In einem Interview lehnte Hamrick es ab, zu sagen, wer neben ihm die Bemühungen orchestriert hat, und er wollte auch nicht sagen, woher die Finanzen kommen. Er beharrt darauf, dass er kein Republikaner ist, hat sich aber laut Wahlunterlagen der politischen Datenfirma L2 in den Jahren 2002, 2006 und 2010 an republikanischen Vorwahlen in Alabama beteiligt und Bundesstatistiken zufolge seit 2015 nur republikanische Anliegen oder Personen mit Spenden unterstützt. Und er war jahrelang ein Berater von Matrix LLC, einer Firma in Alabama, die an Bemühungen in Florida beteiligt war, "Geisterkandidaten" gegen gewählte Offizielle aufzustellen, die sich den Zorn von Topmanagern der größten Stromgesellschaft des Bundesstaates zugezogen hatten.

Hamrick war stark in das Manöver involviert. Ein von ihm geschaffenes Unternehmen zahlte in einem Fall einem "Spielverderber-Kandidaten" ein Salär von 60.000 Dollar und mietete für ihn ein Haus für monatlich 2300 Dollar, wie aus Berichten des "Miami Herald" und aus Geschäftsunterlagen hervorgeht. Hamrick sagt, dass der Kandidat für ihn gearbeitet und keinerlei Zusammenhang mit der Wahlkampagne des Mannes bestanden habe.

Dubiose Vorgänge in Arizona

Jetzt spielt Hamrick eine prominente Rolle dabei, Wests Name in potenziell wahlentscheidenden US-Staaten auf den Stimmzettel zu bringen. Er tauchte vor rund zwei Wochen in Arizona auf, nachdem eine Frau gesagt hatte, dass ein gefälschtes Papier in ihrem Namen bei Arizonas Secretary of State - was in US-Bundesstaaten einem oft auch für Wahlabläufe zuständigem Innenminister entspricht - eingereicht worden sei. Dem Dokument zufolge soll sie sich bereit erklärt haben, im Electoral College, dem letztendlich wahlentscheidenden Gremium von Wahlleuten aus den einzelnen Bundesstaaten, als Wahlfrau für West zu dienen. Nach ihren Angaben trifft das nicht zu.

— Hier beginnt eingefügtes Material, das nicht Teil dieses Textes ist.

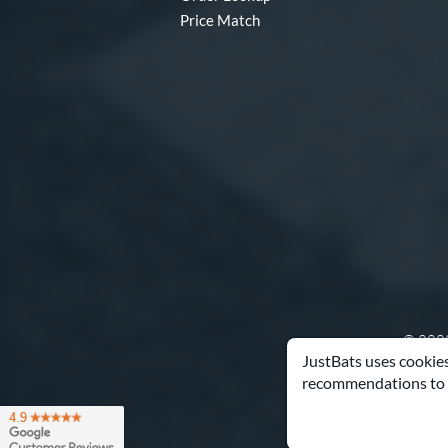
Price Match
© 2000
JustBats uses cookies
recommendations to 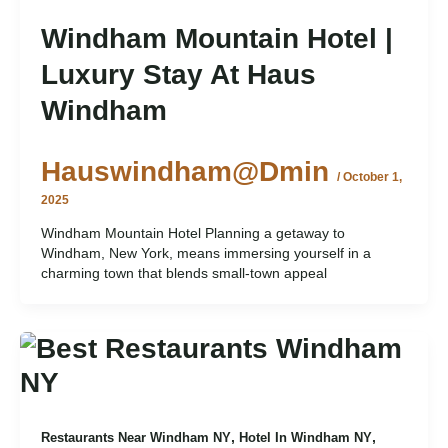
Windham Mountain Hotel |
Luxury Stay At Haus
Windham
Hauswindham@dmin
/
October 1,
2025
Windham Mountain Hotel Planning a getaway to
Windham, New York, means immersing yourself in a
charming town that blends small-town appeal
,
,
Restaurants Near Windham NY
Hotel In Windham NY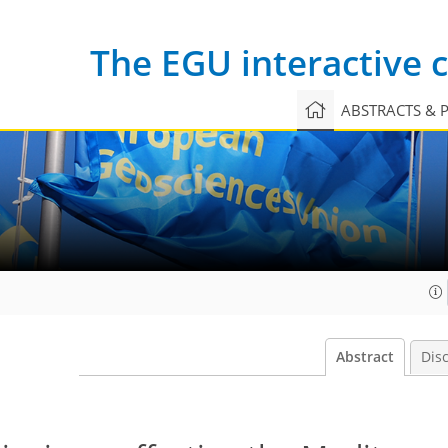
The EGU interactive
ABSTRACTS & 
Abstract
Dis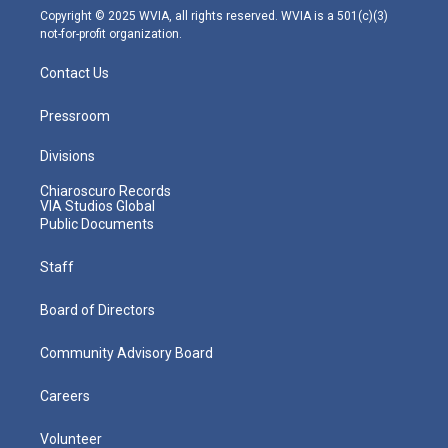
m
Copyright © 2025 WVIA, all rights reserved. WVIA is a 501(c)(3)
not-for-profit organization.
Contact Us
Pressroom
Divisions
Chiaroscuro Records
VIA Studios Global
Public Documents
Staff
Board of Directors
Community Advisory Board
Careers
Volunteer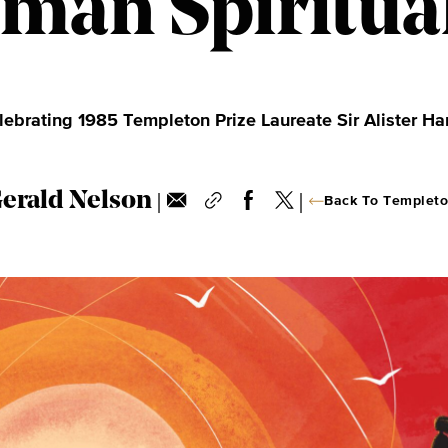
man Spiritual
lebrating 1985 Templeton Prize Laureate Sir Alister Ha
|
|
Gerald Nelson
Back To Templeto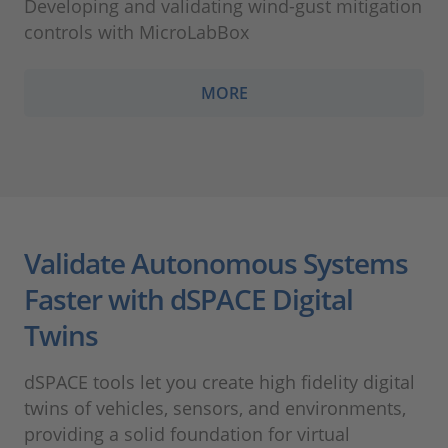
Developing and validating wind-gust mitigation
controls with MicroLabBox
MORE
Validate Autonomous Systems
Faster with dSPACE Digital
Twins
dSPACE tools let you create high fidelity digital
twins of vehicles, sensors, and environments,
providing a solid foundation for virtual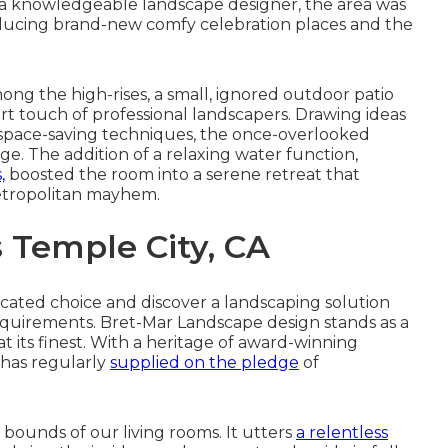
th a knowledgeable landscape designer, the area was
troducing brand-new comfy celebration places and the
mong the high-rises, a small, ignored outdoor patio
ert touch of professional landscapers. Drawing ideas
 space-saving techniques, the once-overlooked
ge. The addition of a relaxing water function,
,
boosted the room into a serene retreat that
etropolitan mayhem.
Temple City, CA
cated choice and discover a landscaping solution
 requirements. Bret-Mar Landscape design stands as a
 its finest. With a heritage of award-winning
 has regularly
supplied on the pledge
of
 bounds of our living rooms. It utters
a relentless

Nach einem Bericht über den Vorfall sagte Hamrick, dass er mit dem Ehemann der Frau gesprochen habe, um die Situation zu bereinigen und "einige Informationen" gegeben habe - welche, sagte er nicht. Interviews und Mailbox-Nachrichten zufolge hat er auch versucht, ein Mitglied des Wahlleutegremiums umzustimmen, das sich ursprünglich West verpflichtet hatte, es sich dann aber anders überlegte. Zudem schalteten sich ein prominenter republikanischer Anwalt und eine ehemalige staatliche republikanische Abgeordnete mit persönlichen Hausbesuchen in beiden Fällen in die Bemühungen ein, West-Wahlleute zu gewinnen. Der Kandidat qualifizierte sich am Ende aber nicht für einen Platz auf dem Wahlzettel in Arizona.

Medelius, der Co-Vorsitzende von Wests Partei, verglich die Versuche, Drittkandidaten sozusagen als Waffe einzusetzen, mit einem "Krieg zwischen Gangs". "Wenn sie uns als Kanonenfutter benutzen wollen", sagte er, "dann kann ich nicht viel dagegen tun".